┌──

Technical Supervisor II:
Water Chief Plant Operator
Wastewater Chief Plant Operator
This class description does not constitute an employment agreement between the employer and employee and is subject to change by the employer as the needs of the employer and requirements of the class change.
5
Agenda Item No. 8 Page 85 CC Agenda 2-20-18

└──
┌──

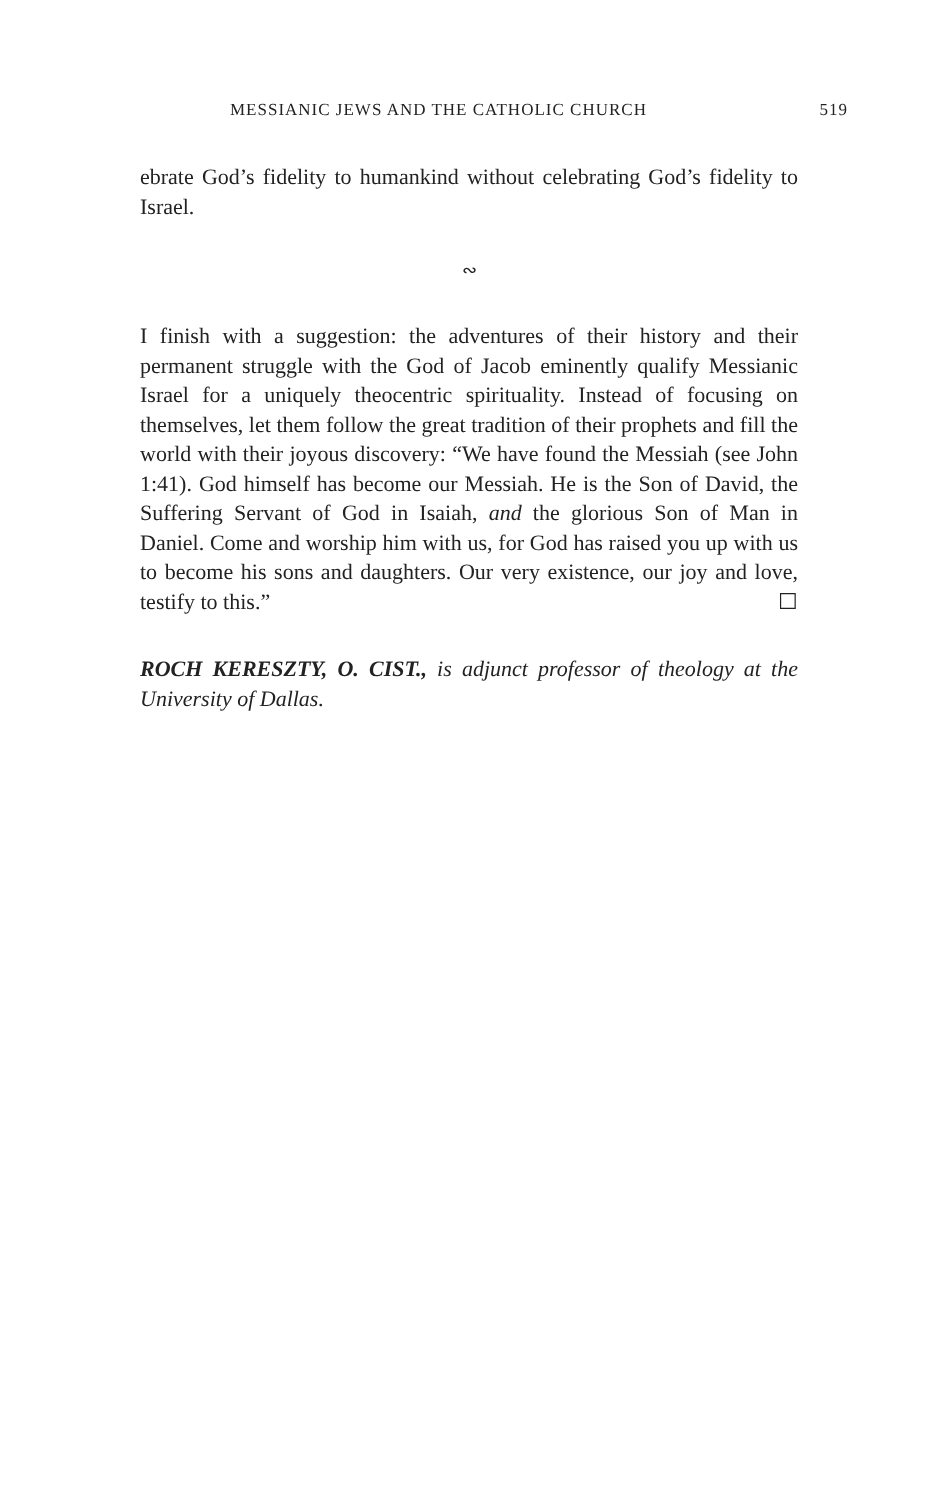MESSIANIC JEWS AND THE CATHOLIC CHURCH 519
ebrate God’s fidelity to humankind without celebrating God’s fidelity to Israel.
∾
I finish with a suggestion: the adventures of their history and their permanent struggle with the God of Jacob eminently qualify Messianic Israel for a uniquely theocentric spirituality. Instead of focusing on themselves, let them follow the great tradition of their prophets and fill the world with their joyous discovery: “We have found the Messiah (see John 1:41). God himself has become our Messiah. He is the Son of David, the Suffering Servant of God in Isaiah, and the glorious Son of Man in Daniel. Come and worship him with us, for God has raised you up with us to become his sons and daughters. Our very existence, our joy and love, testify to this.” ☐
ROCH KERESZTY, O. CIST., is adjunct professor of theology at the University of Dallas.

└──
┌──

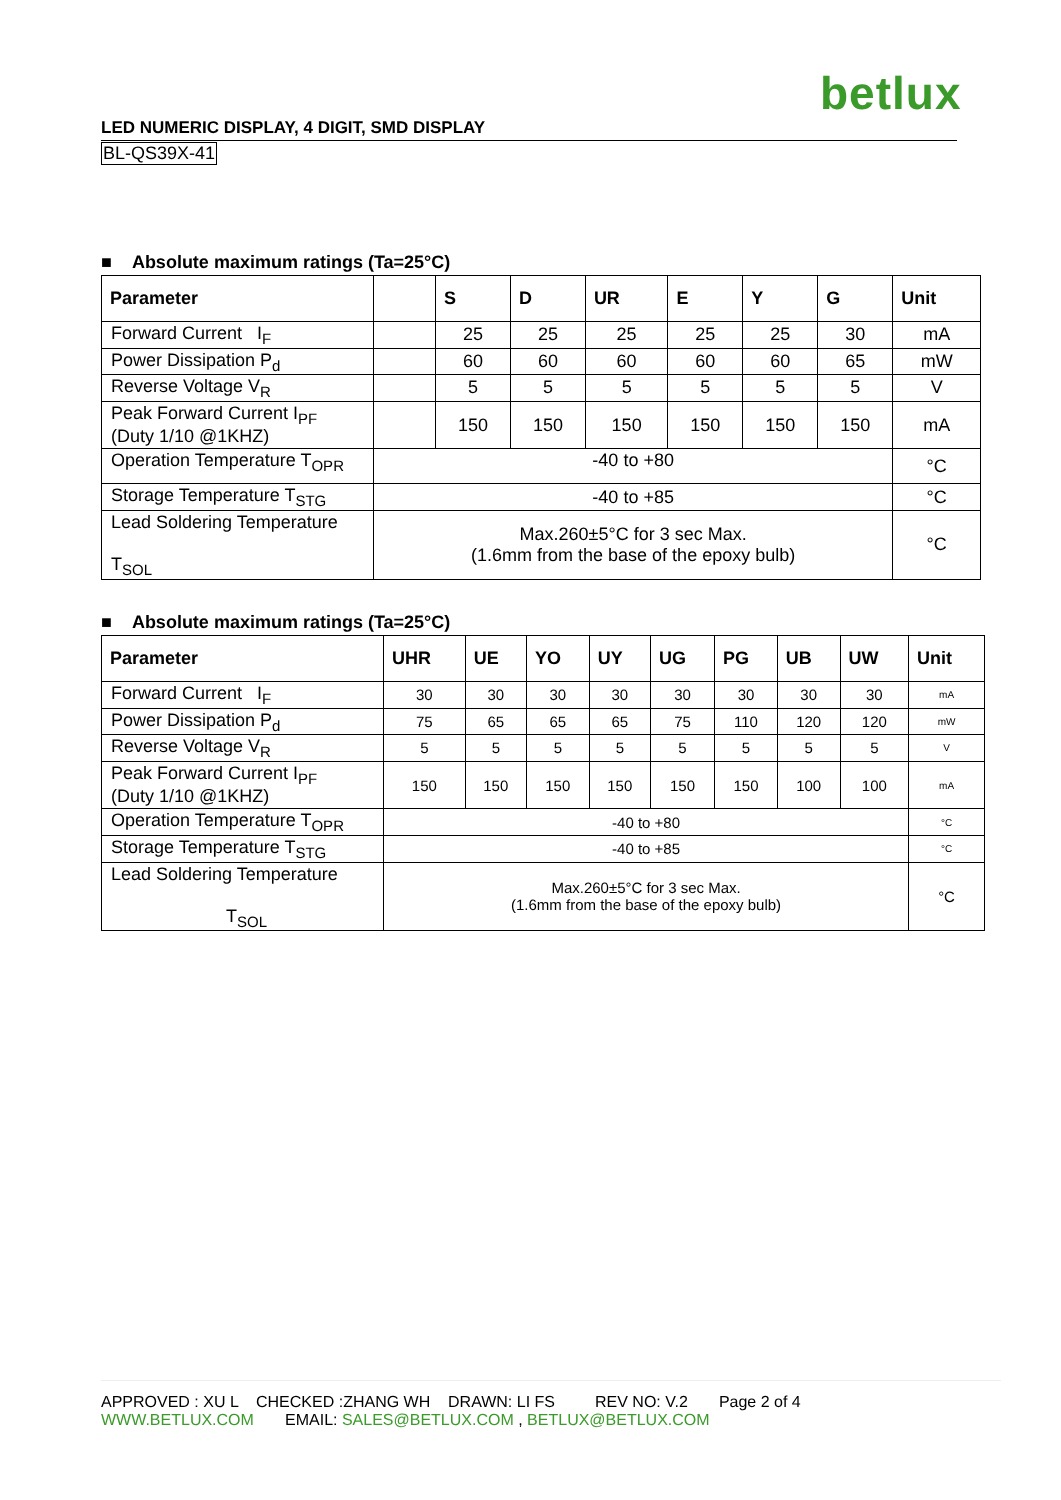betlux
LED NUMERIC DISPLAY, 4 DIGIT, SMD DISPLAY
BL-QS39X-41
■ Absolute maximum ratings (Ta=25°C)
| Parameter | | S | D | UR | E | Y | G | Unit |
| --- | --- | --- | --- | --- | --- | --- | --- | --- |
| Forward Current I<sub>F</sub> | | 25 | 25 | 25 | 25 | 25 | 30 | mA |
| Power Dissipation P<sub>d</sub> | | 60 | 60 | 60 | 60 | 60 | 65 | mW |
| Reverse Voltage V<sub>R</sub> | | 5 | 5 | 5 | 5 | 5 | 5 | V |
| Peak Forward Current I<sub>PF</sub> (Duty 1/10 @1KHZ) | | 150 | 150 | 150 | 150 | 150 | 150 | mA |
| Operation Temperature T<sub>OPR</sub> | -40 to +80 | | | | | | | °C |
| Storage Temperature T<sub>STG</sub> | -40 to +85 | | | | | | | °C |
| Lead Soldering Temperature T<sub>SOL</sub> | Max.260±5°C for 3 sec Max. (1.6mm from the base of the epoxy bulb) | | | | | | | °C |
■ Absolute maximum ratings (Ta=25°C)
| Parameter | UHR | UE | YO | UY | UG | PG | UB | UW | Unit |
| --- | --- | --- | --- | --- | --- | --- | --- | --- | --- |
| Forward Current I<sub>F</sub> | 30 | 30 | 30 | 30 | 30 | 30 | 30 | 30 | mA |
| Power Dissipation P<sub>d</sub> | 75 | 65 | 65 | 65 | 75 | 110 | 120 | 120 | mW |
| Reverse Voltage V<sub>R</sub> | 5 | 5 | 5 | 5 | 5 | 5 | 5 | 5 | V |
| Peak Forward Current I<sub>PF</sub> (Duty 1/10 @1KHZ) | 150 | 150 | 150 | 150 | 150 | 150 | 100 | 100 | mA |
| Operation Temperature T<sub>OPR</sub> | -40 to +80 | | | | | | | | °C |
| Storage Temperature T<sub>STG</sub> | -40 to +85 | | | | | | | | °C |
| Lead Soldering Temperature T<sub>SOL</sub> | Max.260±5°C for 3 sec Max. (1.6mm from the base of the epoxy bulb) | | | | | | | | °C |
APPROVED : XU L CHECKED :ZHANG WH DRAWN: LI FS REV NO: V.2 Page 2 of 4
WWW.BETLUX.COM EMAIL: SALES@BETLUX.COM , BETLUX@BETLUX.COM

└──

■ **WORK TASK**: Please return only the lines above, starting at the line that has "100 | 100 | mA |" and ending at the line that has "WWW.BETLUX.COM EMAIL: SALES@BETLUX.COM", keeping both and leaving each one unchanged.

■ **FINISHED EXERCISE**:
| Peak Forward Current I<sub>PF</sub> (Duty 1/10 @1KHZ) | 150 | 150 | 150 | 150 | 150 | 150 | 100 | 100 | mA |
| Operation Temperature T<sub>OPR</sub> | -40 to +80 | | | | | | | | °C |
| Storage Temperature T<sub>STG</sub> | -40 to +85 | | | | | | | | °C |
| Lead Soldering Temperature T<sub>SOL</sub> | Max.260±5°C for 3 sec Max. (1.6mm from the base of the epoxy bulb) | | | | | | | | °C |
APPROVED : XU L CHECKED :ZHANG WH DRAWN: LI FS REV NO: V.2 Page 2 of 4
WWW.BETLUX.COM EMAIL: SALES@BETLUX.COM , BETLUX@BETLUX.COM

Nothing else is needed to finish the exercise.